What you are asked to do:
From the first line to the last, print the data exactly as written.
***** Material provided *****
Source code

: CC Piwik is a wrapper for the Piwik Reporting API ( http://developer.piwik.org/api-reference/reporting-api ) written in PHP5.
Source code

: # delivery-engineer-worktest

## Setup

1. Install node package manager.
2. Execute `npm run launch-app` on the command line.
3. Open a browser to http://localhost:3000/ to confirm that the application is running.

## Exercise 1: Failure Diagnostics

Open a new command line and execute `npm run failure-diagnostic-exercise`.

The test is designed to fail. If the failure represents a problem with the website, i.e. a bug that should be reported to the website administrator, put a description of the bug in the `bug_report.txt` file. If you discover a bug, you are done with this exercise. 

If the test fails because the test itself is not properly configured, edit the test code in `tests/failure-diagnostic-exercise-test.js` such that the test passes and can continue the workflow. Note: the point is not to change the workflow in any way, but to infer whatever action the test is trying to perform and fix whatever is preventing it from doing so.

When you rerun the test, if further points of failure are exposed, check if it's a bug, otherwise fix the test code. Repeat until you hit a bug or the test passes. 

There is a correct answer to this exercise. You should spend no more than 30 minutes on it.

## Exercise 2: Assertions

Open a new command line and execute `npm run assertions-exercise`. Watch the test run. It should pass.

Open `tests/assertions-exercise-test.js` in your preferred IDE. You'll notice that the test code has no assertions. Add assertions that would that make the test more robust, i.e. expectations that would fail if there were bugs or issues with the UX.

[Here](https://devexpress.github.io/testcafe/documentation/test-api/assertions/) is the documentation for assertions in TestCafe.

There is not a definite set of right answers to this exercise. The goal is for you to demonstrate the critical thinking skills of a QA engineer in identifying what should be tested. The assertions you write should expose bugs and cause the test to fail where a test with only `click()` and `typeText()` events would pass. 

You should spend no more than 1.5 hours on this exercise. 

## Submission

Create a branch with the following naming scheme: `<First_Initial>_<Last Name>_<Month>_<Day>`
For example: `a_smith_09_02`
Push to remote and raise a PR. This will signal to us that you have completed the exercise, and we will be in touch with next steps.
*****
Expected output:
Source code

: CC Piwik is a wrapper for the Piwik Reporting API ( http://developer.piwik.org/api-reference/reporting-api ) written in PHP5.
Source code

: # delivery-engineer-worktest

## Setup

1. Install node package manager.
2. Execute `npm run launch-app` on the command line.
3. Open a browser to http://localhost:3000/ to confirm that the application is running.

## Exercise 1: Failure Diagnostics

Open a new command line and execute `npm run failure-diagnostic-exercise`.

The test is designed to fail. If the failure represents a problem with the website, i.e. a bug that should be reported to the website administrator, put a description of the bug in the `bug_report.txt` file. If you discover a bug, you are done with this exercise. 

If the test fails because the test itself is not properly configured, edit the test code in `tests/failure-diagnostic-exercise-test.js` such that the test passes and can continue the workflow. Note: the point is not to change the workflow in any way, but to infer whatever action the test is trying to perform and fix whatever is preventing it from doing so.

When you rerun the test, if further points of failure are exposed, check if it's a bug, otherwise fix the test code. Repeat until you hit a bug or the test passes. 

There is a correct answer to this exercise. You should spend no more than 30 minutes on it.

## Exercise 2: Assertions

Open a new command line and execute `npm run assertions-exercise`. Watch the test run. It should pass.

Open `tests/assertions-exercise-test.js` in your preferred IDE. You'll notice that the test code has no assertions. Add assertions that would that make the test more robust, i.e. expectations that would fail if there were bugs or issues with the UX.

[Here](https://devexpress.github.io/testcafe/documentation/test-api/assertions/) is the documentation for assertions in TestCafe.

There is not a definite set of right answers to this exercise. The goal is for you to demonstrate the critical thinking skills of a QA engineer in identifying what should be tested. The assertions you write should expose bugs and cause the test to fail where a test with only `click()` and `typeText()` events would pass. 

You should spend no more than 1.5 hours on this exercise. 

## Submission

Create a branch with the following naming scheme: `<First_Initial>_<Last Name>_<Month>_<Day>`
For example: `a_smith_09_02`
Push to remote and raise a PR. This will signal to us that you have completed the exercise, and we will be in touch with next steps.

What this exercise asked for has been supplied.